As Professor Wright has written, “[this] can lead to very unattractive results.” S WRIGHT, supra, § 558, at 363. These results can be avoided. More than half a century ago, the version of Rule 33 proposed by the federal Advisory Committee on Criminal Rules would have permitted motions based on newly discovered evidence to be filed “ ‘at any time before or after final judgment.’” Id. at 362. “This proposal was eloquently supported by former Attorney General Homer Cummings, [the nation’s chief prosecutor,] who could see ‘no reason, in logic, in justice, or in expediency’ why there should be any time limit on motions of this kind.”37 Id.
But for the time limitation contained in Rule 33, a hearing on the appellants’ § 23-110 motion might well be appropriate in this case.38 In any event, the Superior Court’s Board of Judges might wish to consider whether an amendment of Rule 33 in conformity with the former Attorney General’s views would be in the interest of justice.

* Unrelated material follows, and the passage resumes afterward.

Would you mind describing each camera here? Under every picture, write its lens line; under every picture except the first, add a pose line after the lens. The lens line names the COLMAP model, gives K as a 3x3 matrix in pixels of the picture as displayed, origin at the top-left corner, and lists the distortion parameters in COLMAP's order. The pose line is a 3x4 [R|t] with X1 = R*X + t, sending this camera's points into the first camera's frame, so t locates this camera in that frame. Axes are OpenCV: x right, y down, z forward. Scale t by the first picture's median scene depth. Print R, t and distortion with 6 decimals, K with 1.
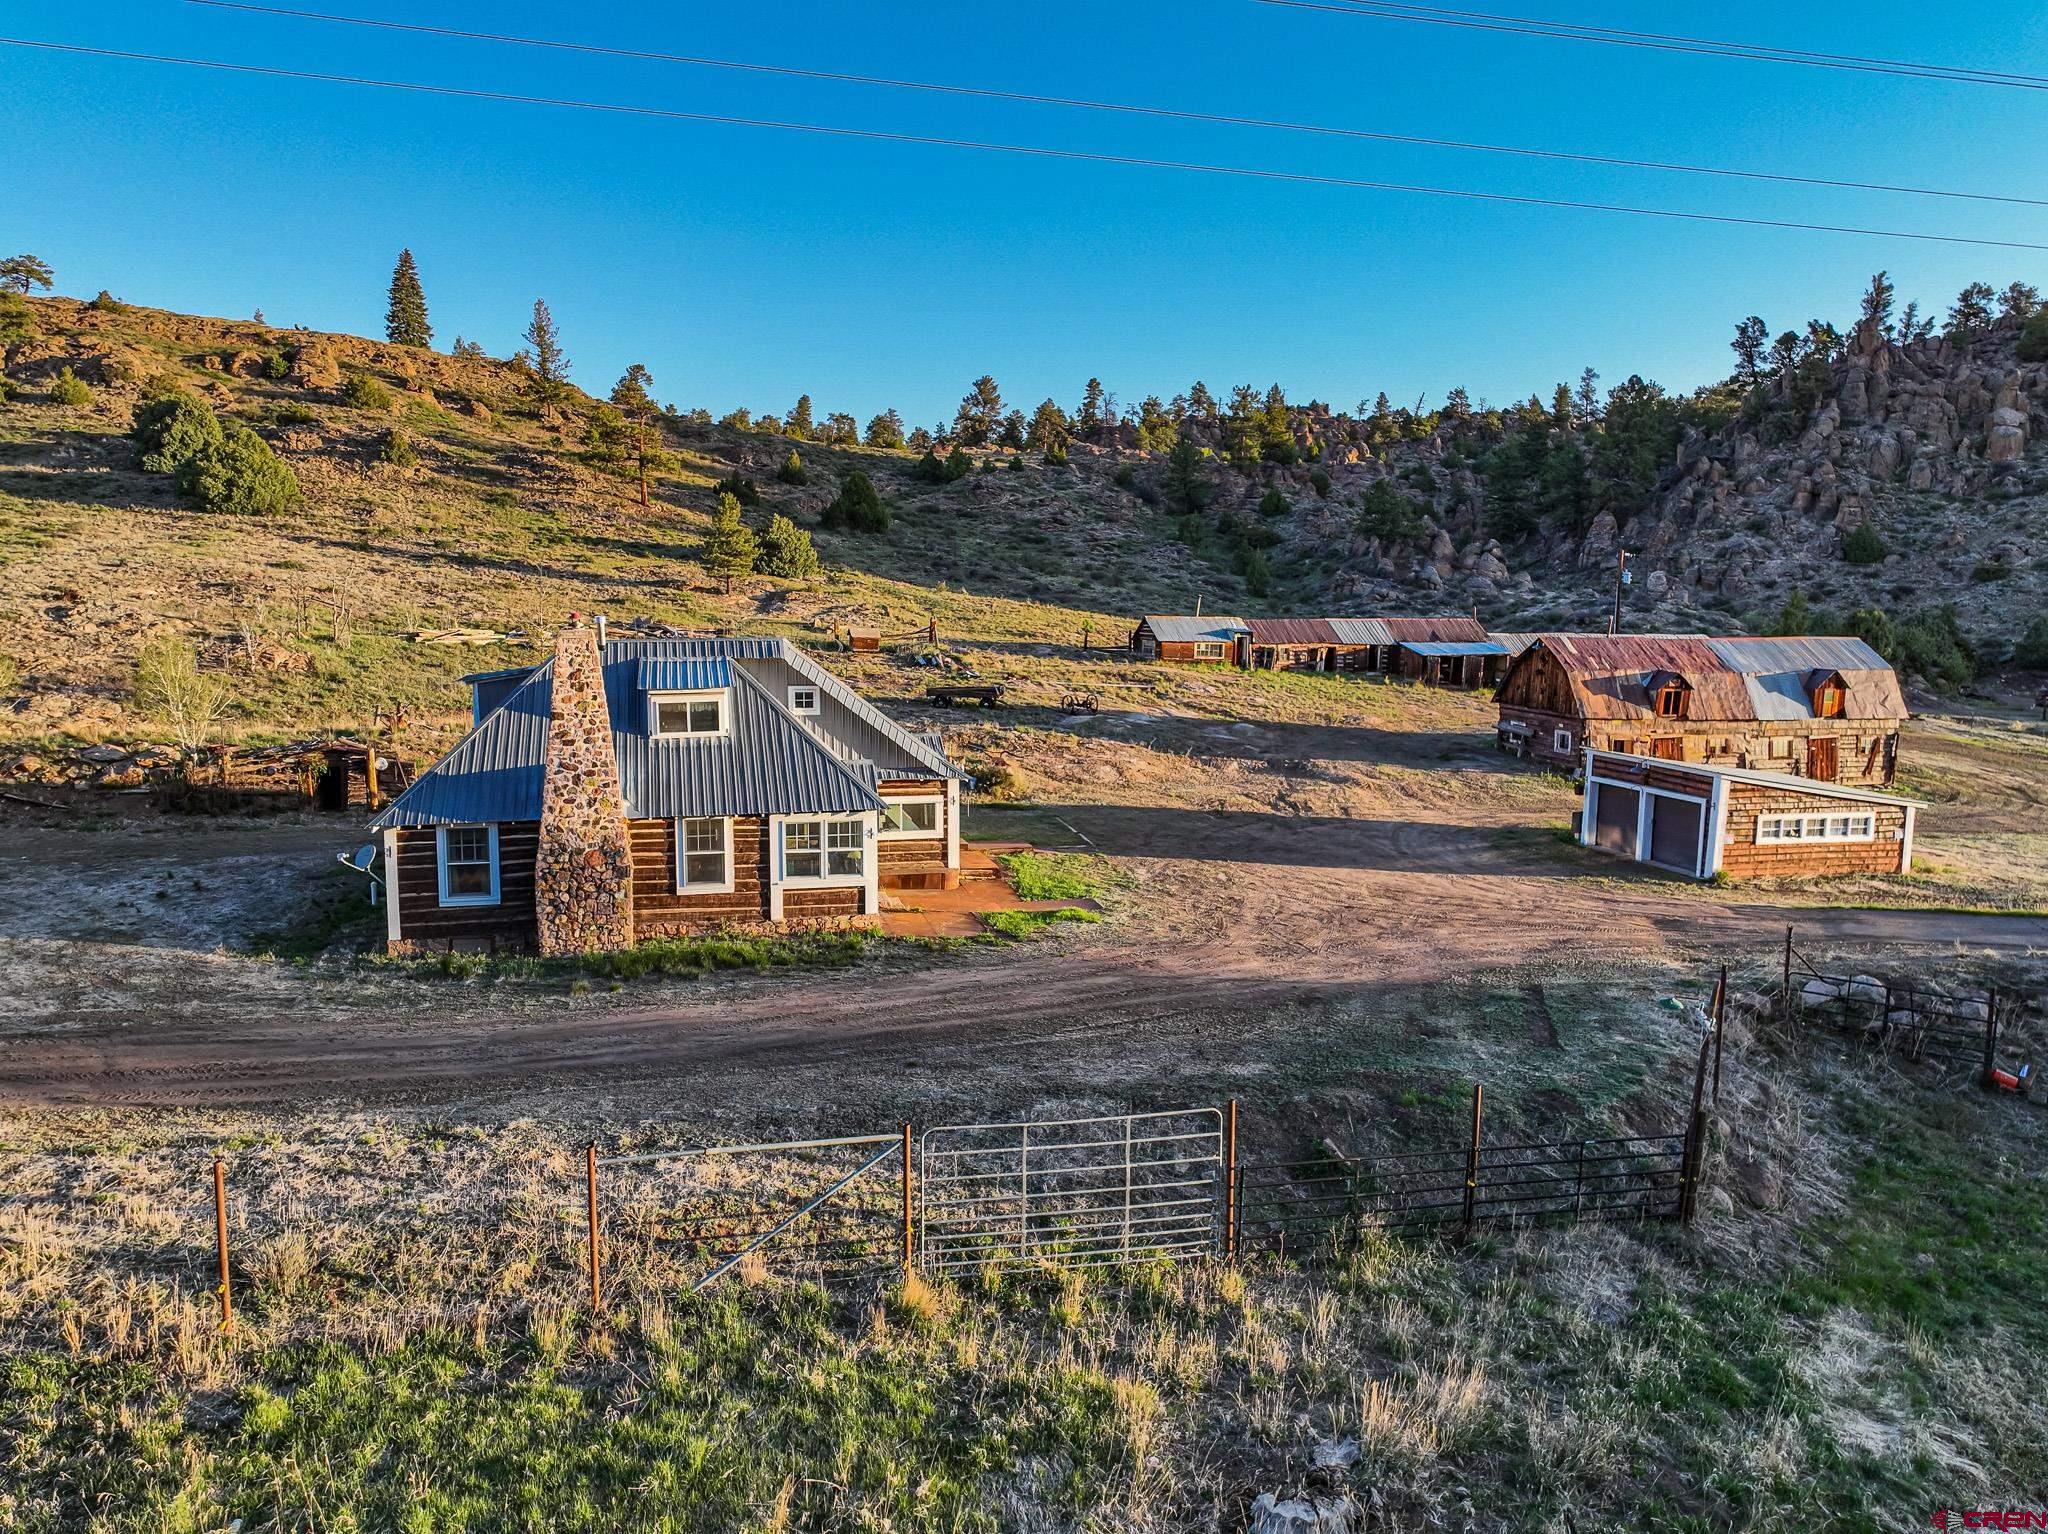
lens RADIAL K [[1442.1, 0, 1024.0], [0, 1442.1, 767.0], [0, 0, 1]] dist [-0.004491, 0.016806]
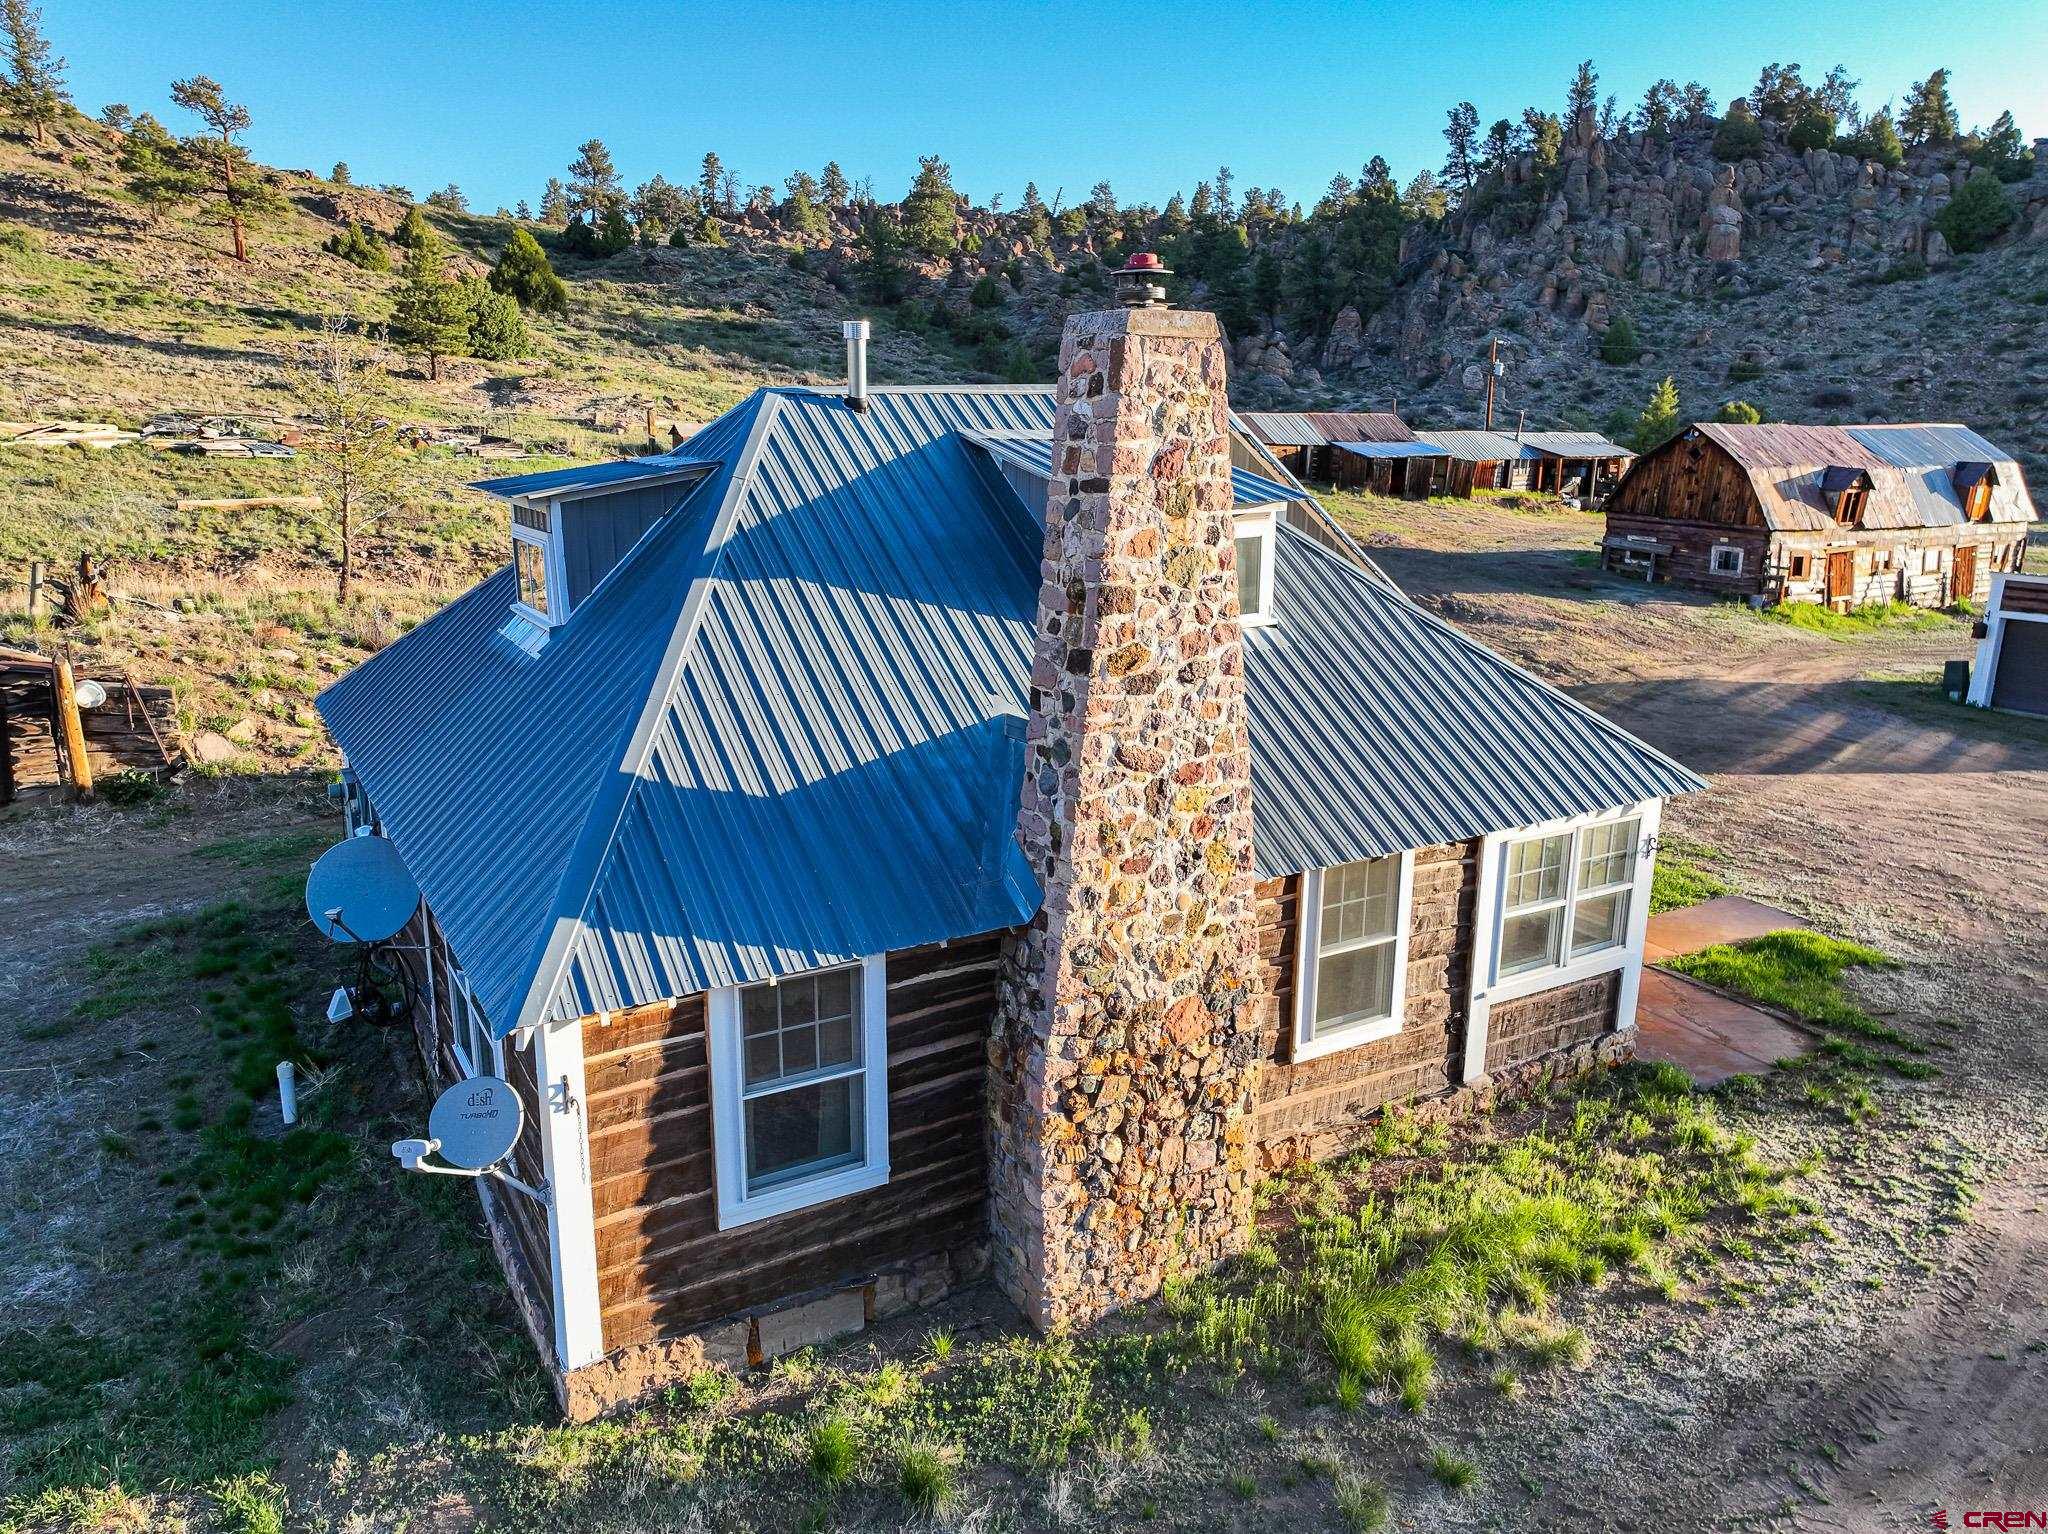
lens RADIAL K [[1442.1, 0, 1024.0], [0, 1442.1, 767.0], [0, 0, 1]] dist [-0.004491, 0.016806]
pose [[0.958000, -0.069247, 0.278282, -0.122590], [0.034544, 0.991207, 0.127728, -0.011389], [-0.284680, -0.112750, 0.951969, 0.202681]]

The decision of the motions judge is
Affirmed.
Appendix
Newly Discovered Evidence
The Committee has proposed the abolition of time limitations on motions for a new trial on the ground of newly discovered evidence. This is a courageous and commendable step. The conviction of an innocent person in a federal court is a rarity. Yet, as all human institutions are fallible, such miscarriages of justice have occurred. During my term of office as Attorney General I have known of it in a few instances and was obliged to take steps to retrieve the wrong either by confessing error, if it was not too late to do so, or by securing a pardon. Executive clemency in such an instance is, however, inadequate and unsatisfactory. A judicial remedy should always be available. Such a remedy, in fact, is now open if the newly discovered evidence exculpating the defendant becomes available within a certain time limit. Unfortunately, such evidence is apt to come to light at a later date. There is no reason, in logic, in justice, or in expediency, for limiting the time during which a court may grant a new trial in such cases. I, for one, am not afraid that the courts will be inundated by a flood of frivolous motions of this kind. We may well rely on the good sense of federal judges not to grant such motions except upon sufficient cause.
Homer Cummings, The Third Great Adventure, 3 P.R.D. 283, 287 (1943).